# Dummy Launcher



## upland1 (Nov 4, 2008)

Looking into buying a dummy launcher, possibly the retrieve-r-trainer kit, but would like some recommendations. Also, do you prefer the canvas over plastic dummies or is it a matter of being able to inject sent?


----------



## Dick Monson (Aug 12, 2002)

up, they are a great investment IMO. The blanks come in color coded strengths; start with the weakest ones. I used both but like the oval plastic ones, although you can drip sent on either. The dog is going to go by the strongest sent which is the burned gunpowder residue left inside the dummy.

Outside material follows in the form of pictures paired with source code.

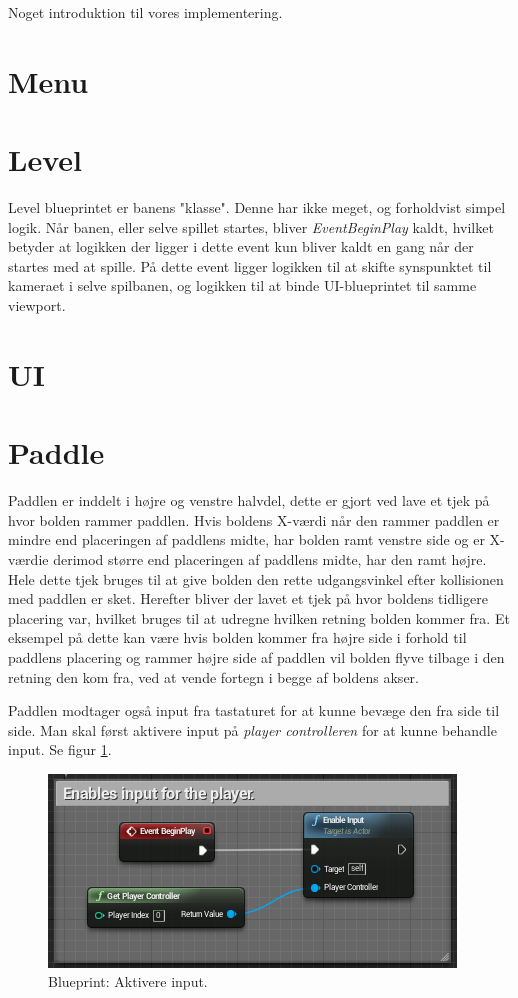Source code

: Noget introduktion til vores implementering.

\section{Menu}


\section{Level}
Level blueprintet er banens "klasse". Denne har ikke meget, og forholdvist simpel logik. Når banen, eller selve spillet startes, bliver \textit{EventBeginPlay} kaldt, hvilket betyder at logikken der ligger i dette event kun bliver kaldt en gang når der startes med at spille. På dette event ligger logikken til at skifte synspunktet til kameraet i selve spilbanen, og logikken til at binde UI-blueprintet til samme viewport.

\section{UI}


\section{Paddle}
Paddlen er inddelt i højre og venstre halvdel, dette er gjort ved lave et tjek på hvor bolden rammer paddlen. Hvis boldens X-værdi når den rammer paddlen er mindre end placeringen af paddlens midte, har bolden ramt venstre side og er X-værdie derimod større end placeringen af paddlens midte, har den ramt højre. Hele dette tjek bruges til at give bolden den rette udgangsvinkel efter kollisionen med paddlen er sket. Herefter bliver der lavet et tjek på hvor boldens tidligere placering var, hvilket bruges til at udregne hvilken retning bolden kommer fra. Et eksempel på dette kan være hvis bolden kommer fra højre side i forhold til paddlens placering og rammer højre side af paddlen vil bolden flyve tilbage i den retning den kom fra, ved at vende fortegn i begge af boldens akser.

Paddlen modtager også input fra tastaturet for at kunne bevæge den fra side til side. Man skal først aktivere input på \textit{player controlleren} for at kunne behandle input. Se figur \ref{dia:paddleenableinput}. 

\begin{figure}
	\begin{center}
		\caption{Blueprint: Aktivere input.}
		\label{dia:paddleenableinput}
		\includegraphics[width=0.80\linewidth]{pictures/blueprints/paddle-enable-input}
		\end{center}
\end{figure}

When you start, don't fire it by the dog. Move off well to the side as they are LOUD. You'll want ear protection yourself. I used hose clamps to fasten mine to an old gun stock as there is a bit of a kick on high charges.


----------



## Chaws (Oct 12, 2007)

I'm not a big fan of them. All it does is teaches the dog to mark an object that comes from you which is from their side. Invest in a winger like a Gunners Up Son of a Gun.


----------



## Dick Monson (Aug 12, 2002)

It introduces the dog to the gun with an instant and positive stimulus. For any dog it teaches marking in a realistic setting versus having bird boys. If you use the oval dummy on the right ground it will bounce multiple times and give the dog a sent trail to unravel. If the wind is behind you and you use the higher charges the dummy sails out a longgggg ways. I shoot mine across the river, over shelterbelts, etc. What the launcher does that other methods can't is break the scent trail from man to dummy and make the dog mark and work.

My GWP Sam won't retrieve birds, but he will bring that dummy back from hell.


----------



## Bobm (Aug 26, 2003)

Dick if you use vaseline on the shaft of the launcher you can adjust the volume way down. You have to experiment with amounts to adjust the sounds.

as for scents you can just rub it in your armpit and get the same result :wink: bird scents are not necessary


----------